Acquiring Undertaking: Terminal Investment (Namibia) Pty Ltd Date Received: Monday, 18 Mar 2024
Target Undertaking: New Container Terminal, which is owned by NAMPORT Determination: Friday, 16 Aug 2024
Type of Merger: Vertical Analyst: -

Description of Activities

The Commission resolved to approve with conditions the acquisition by Terminal Investment (Namibia) Pty Ltd of the management, control, operation, and maintenance of the New Container Terminal from the Namibian Ports Authority (“NAMPORT”) for a period of 25 (Twenty-five) years. 

The primary acquiring undertaking is Terminal Investment (Namibia) (Pty) Ltd a wholly owned subsidiary of Terminal Investment Sarl Limited, Terminal Investment Sarl is in turn indirectly controlled by MSC Mediterranean Shipping Company Holding SA (MSC Group). The Acquiring Group has a presence in Namibia through MSC which is engaged in the transport and logistics sector and in Namibia provides limited deep-sea container liner shipping services including dry and reefer cargo. Further, the acquiring group is present in Namibia through Africa Global logistics (formally Bolloré Africa Logistics), which provides freight forwarding services, specifically air and sea freight forwarding and contract logistics as well as customs clearance operations.
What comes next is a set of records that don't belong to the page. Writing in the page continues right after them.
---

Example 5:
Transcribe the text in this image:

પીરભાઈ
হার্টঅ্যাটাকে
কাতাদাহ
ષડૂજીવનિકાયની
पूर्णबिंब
Lastly, the acquiring group is active in Namibia via Mediclinic, which operates three hospitals located in Windhoek, Swakopmund, and Otjiwarongo.

 The primary target undertaking is the New Container Terminal, which is owned by NAMPORT. The New Container Terminal is a 40-hectare piece of land part of the Port of Walvis Bay. The services provided by the New Container Terminal are container terminal services which include, transfer of shipping containers and cargo, loading and unloading, temporary storage of containers, reefer management and power supply, consolidation and deconsolidation of cargo.

The Secretariat defines the market as, the upstream market for container terminal services and the downstream market for deep-sea container liner shipping services


Merger Determination

The Commission found the proposed transaction unlikely to result in the prevention or substantial lessening of competition but will result in the acquiring undertaking acquiring a dominant position in the upstream market for the provision of container terminal services and raise public interest concerns, particularly regarding employment. Thus, the Commission approved the merger subject to Fair Pricing and Non-Discrimination; Protection of Commercially Sensitive Information; Turnaround Times; Equal Service Levels; and Employment conditions.

However, as stated under section 50 of the Act, this approval does not relieve parties from complying with any other mandatory statutory approvals that any of the parties to this merger must comply with under Namibian Laws.